While many in Russia’s intellectual elite voiced horror and the fence across from the Ukrainian embassy in Moscow filled up with flowers, there was little evidence of a broader groundswell of opposition.

“The propaganda is working very well,” said Anastasia Nikolskaya, a Moscow sociologist. “It’s not that anyone is welcoming the war, but it is being seen as a last-ditch measure that is necessary.”

The main determining factor for what comes next, of course, will be what happens on the battlefield in Ukraine — the longer the war lasts and the greater the loss of life and destruction, the more difficult it will be for the Kremlin to cast the war as a limited operation not directed against the Ukrainian people.

Andrei Kortunov, director general of the Russian International Affairs Council, a research organization close to the Russian government, said he believed that the Kremlin expected the fighting to last no more than two weeks.

If Russia forced a capitulation of the Ukrainian army within that time, with limited destruction and limited Russian and civilian casualties, Mr. Kortunov said, Mr. Putin should be able to count on continuing domestic support.

But if the war does not go according to plan, Mr. Kortunov cautioned, the country could see “serious political consequences and consequences for the popularity of the leadership.”

“Victory will write off a lot — not everything, but a lot,” Mr. Kortunov said. “If there is no victory, then there may be some complications because of course, many doubt that there were no other policy alternatives.”
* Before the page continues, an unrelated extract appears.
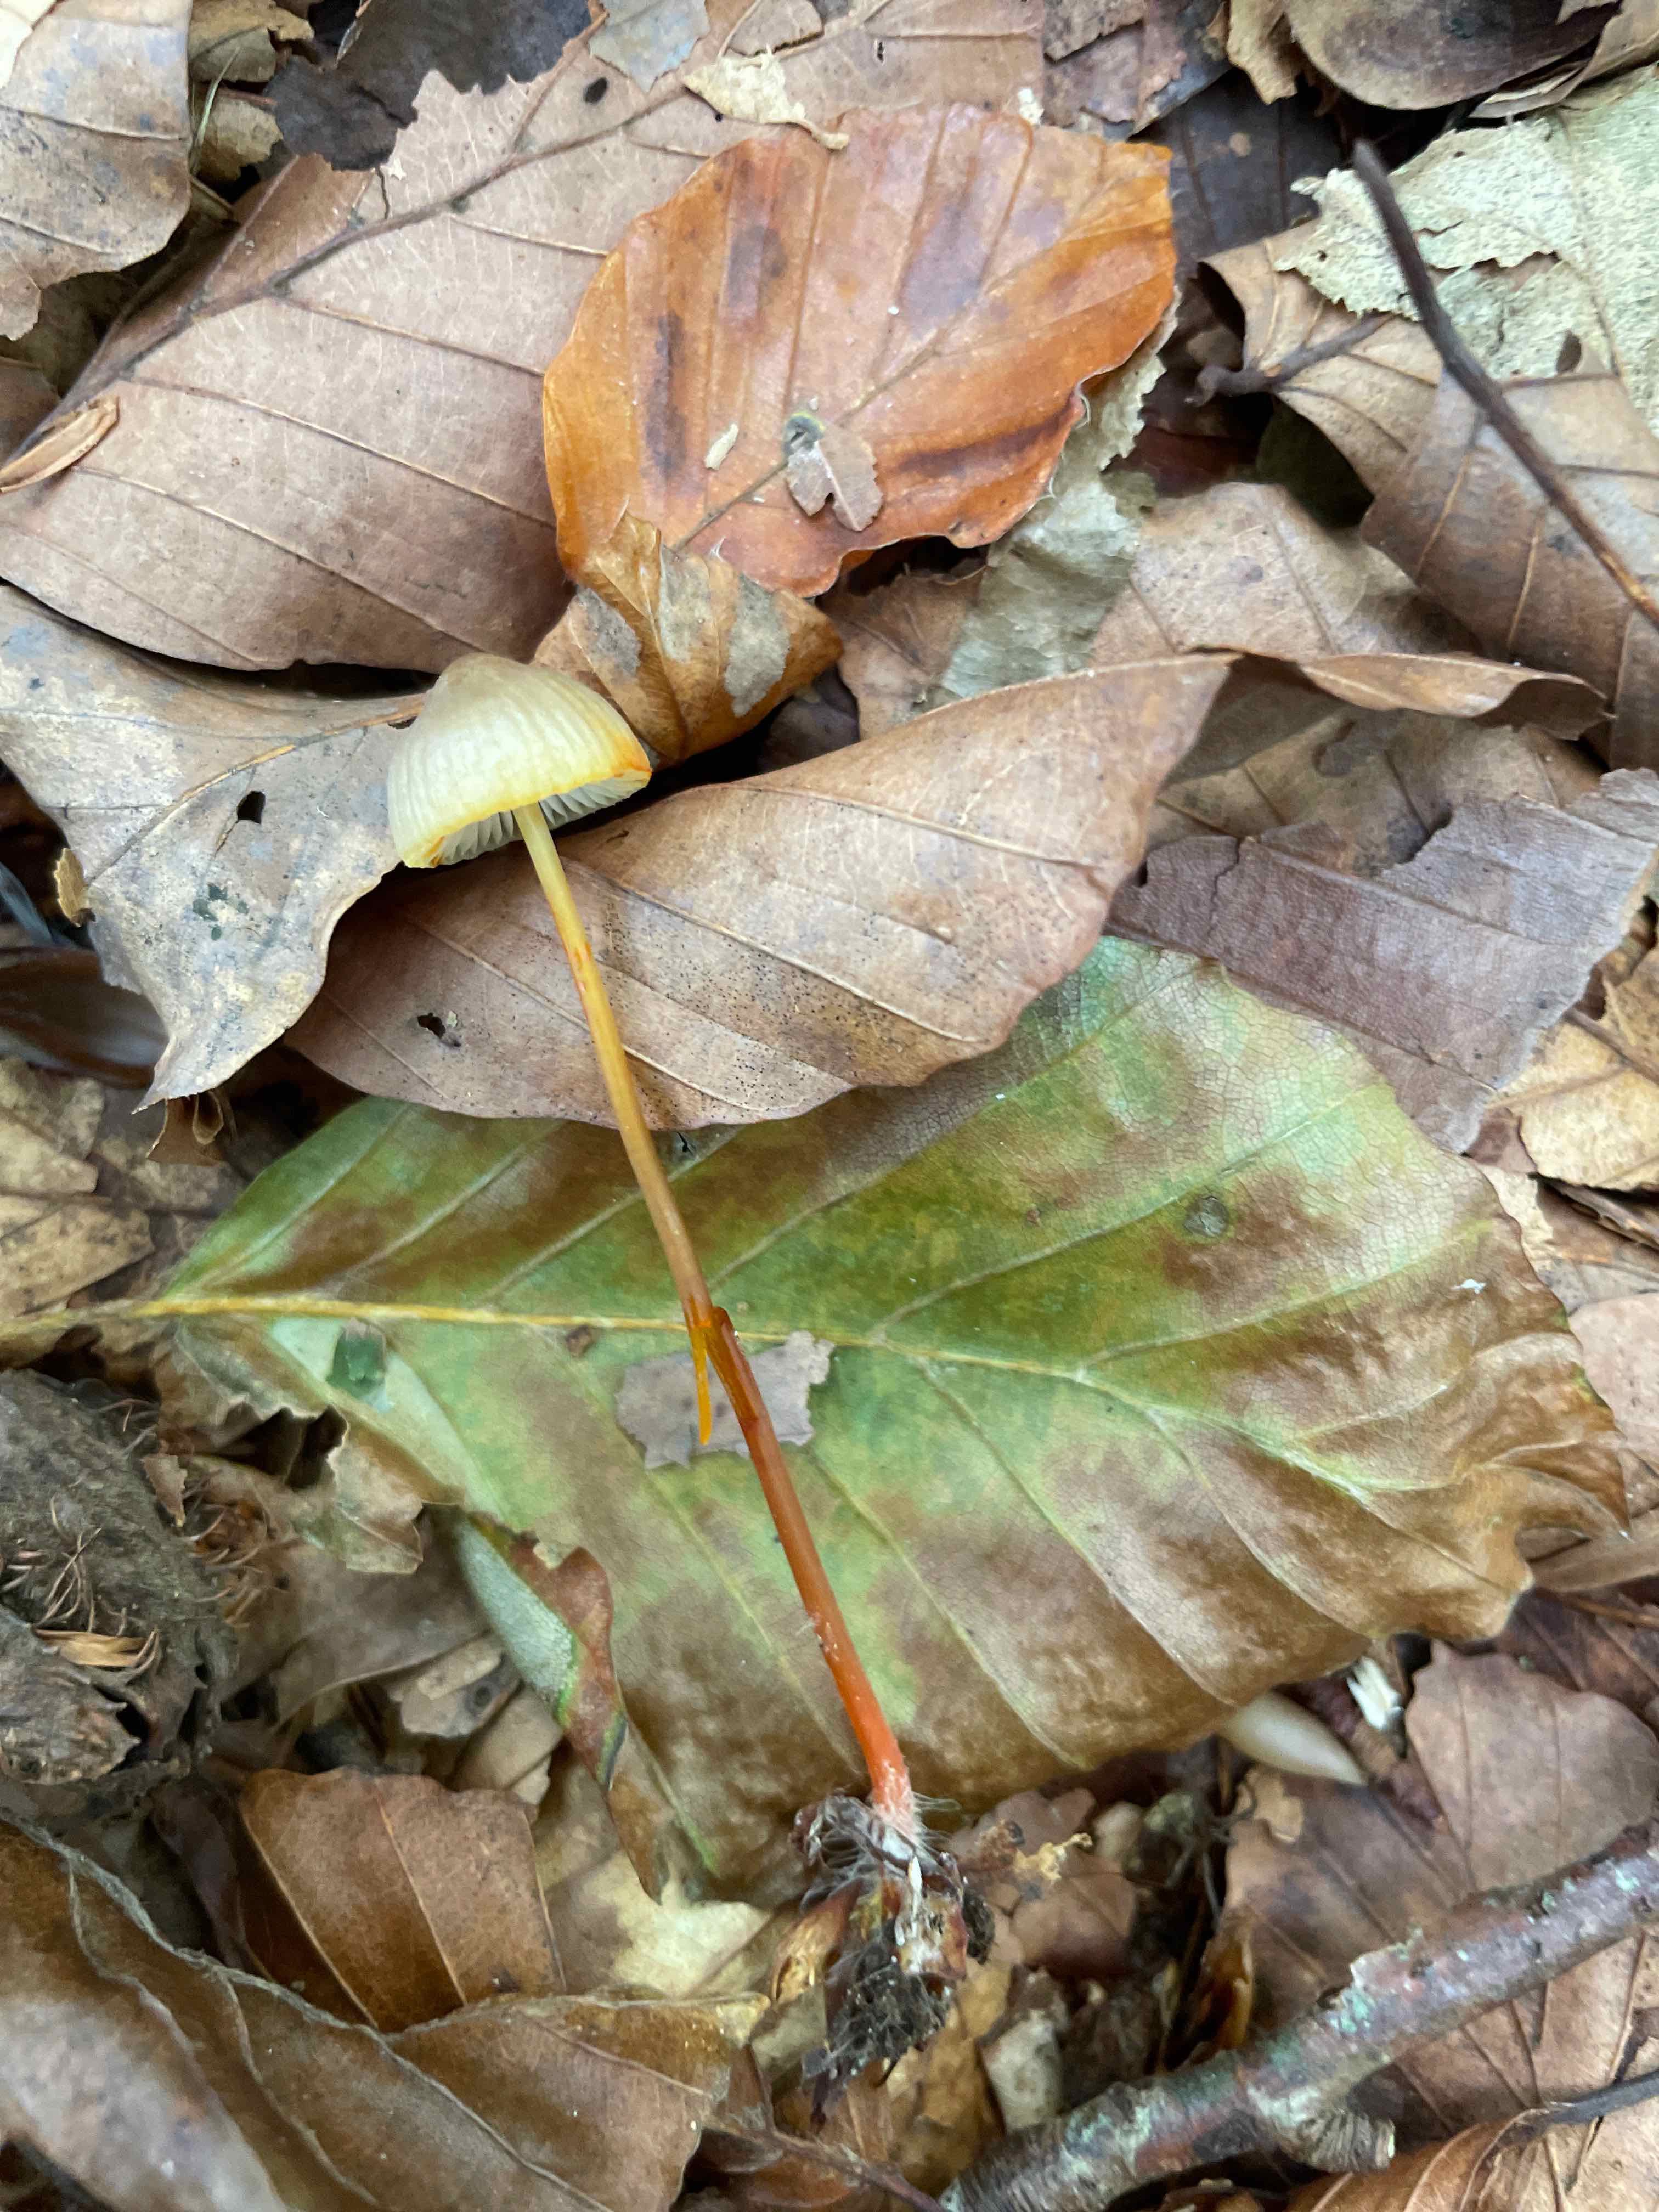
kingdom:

There were indications that recent days were only the beginning of a new chapter in Mr. Putin’s conflict with the West and of his crackdown on freedoms at home. Dmitri A. Medvedev, the vice chairman of Mr. Putin’s security council, speculated in a social-media post on Saturday that Russia might reintroduce the death penalty or seize foreigners’ assets in Russia as a response to Western sanctions.

“The interesting part is only beginning … ,” he wrote.

Despite the economic pain, sanctions are unlikely to alter Russia’s course in the near term, analysts say. Russia has the reserves to prop up the ruble, and the Kremlin has worked to insulate the economy from external shocks since it was hit by sanctions over the annexation of Crimea in 2014.

The real cost of sanctions will be Russia’s long-term development, said Yevgeny Nadorshin, chief economist at the PF Capital consulting company in Moscow. Incomes will further stagnate, and the country’s middle class will continue shrinking. Many of the country’s manufacturers that launched the production of modern trains, cars and other products over the past decade will face serious trouble if the West bans technology exports to Russia, he said.

The country will be stable, Mr. Nadorshin said. However, he added, this stability “will resemble a swamp where nothing happens and changes even as forests burn around it.”

“Some reeds will bloom in this swamp, but there will only be scorched land around it,” said Mr. Nadorshin. “You can get into that swamp, but you will get stuck in it and you may eventually drown.”

And beyond the economic impact of the war, many Russians could not yet imagine coming to terms with living in a country that had launched an unprovoked assault on its neighbor. A steady stream of people came to the Ukrainian embassy in Moscow on Friday, bringing flowers. A police officer prevented a woman from also leaving a small sign that said: “Yes to peace.”

“I fear meeting Ukrainians and looking them in the eye,” said a designer, Aleksei, 28, declining to give his last name for fear of repercussions from the security services. “That is the scariest thing of all.”

Alina Lobzina and Oleg Matsnev contributed reporting from Moscow.